Bacterial Cell Remodeling by Viral Infection – BacVirRemodel

We use different imaging approaches, including microfluidics, to follow the dynamics of viral proteins during infection of Bacillus subtilis by SPP1. Those studies are complemented by qPCR, by analyses of changes in the bacterial chromosome 3D topological organization (Hi-C), and by biochemical studies of viral macromolecular assemblies formed during the infectious process.

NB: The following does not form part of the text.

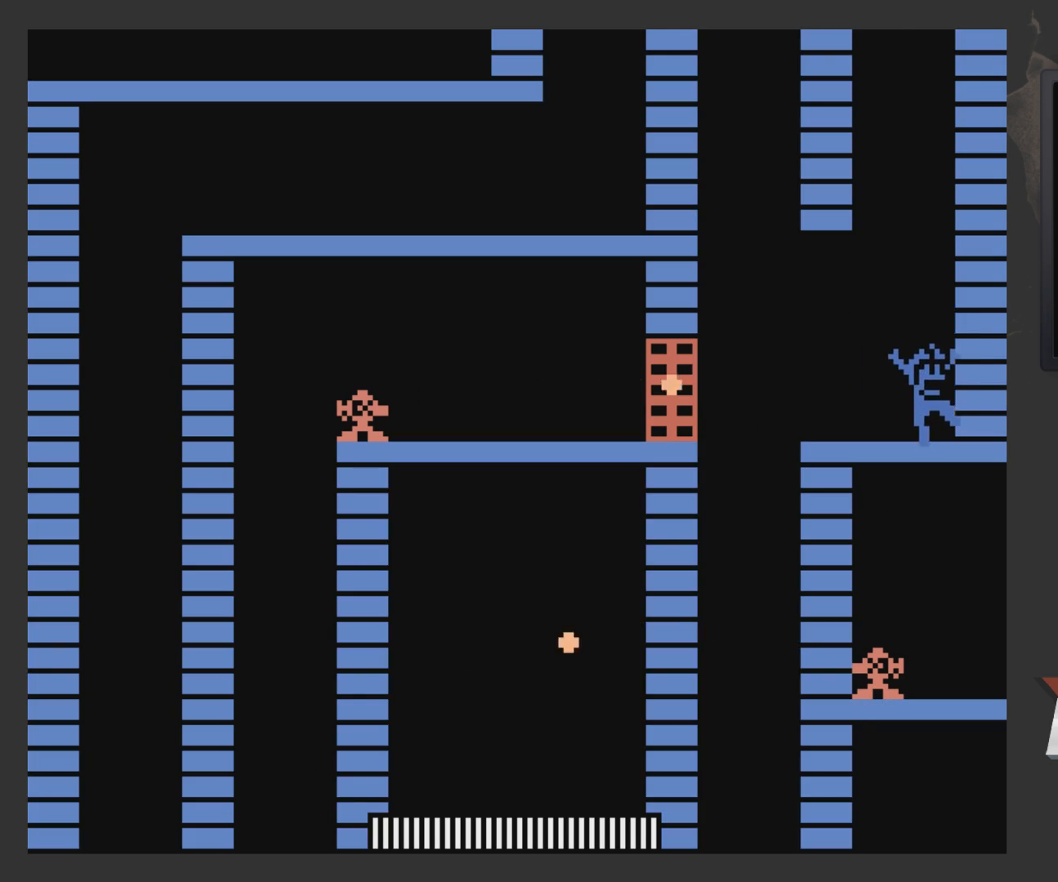
{"buttons": [], "left_stick": "center", "right_stick": "center", "events": [[167, "DPAD_RIGHT", "up"]]}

We showed that SPP1 infection leads to formation of a viral genome replication factory in the Bacillus subtilis cytoplasm. Phage mutants blocking different steps of SPP1 replication provided snapshots of the factory at distinct steps of its assembly. At late times of infection it was observed the formation of two warehouses of phage particles at neighbor, but distinct, regions to the replication factory. The temporal and spatial program of assembly of these foci confining viral biochemical reactions in the bacterial cytoplasm was analyzed by real time imaging.
We also showed that restructuration of the bacterial cytoplasm during SPP1 infection leads to changes of the bacterial nucleoid and of the host transcriptional machinery.

We have presently a detailed knowledge of the biochemical reactions leading to replication of the SPP1 genome and to assembly of its viral particles. Such knowledge combined with the imaging setup recently established to visualize these processes in the bacterial cell will be instrumental to follow the spatiotemporal dynamics of different viral proteins during the SPP1 infectious process. Correlation of the cellular behavior of phage proteins with their function and network of macromolecular interactions will provide a major advance to the understanding how the phage exploits the cellular environment to optimize the biochemical reactions leading to its multiplication.

Communications in Conferences:
- A. Labarde et al, Phages on MARSeille, Marseille, November 2015 (talk).
- A. Labarde et al, The 100th Centennial Celebration of Phage Research, Paris, April 2017 (poster, prize for best poster).
- A. Labarde et al, 19th International Conference on Bacilli & Gram-Positive Bacteria, Berlin, Germany, June 2017 (talk).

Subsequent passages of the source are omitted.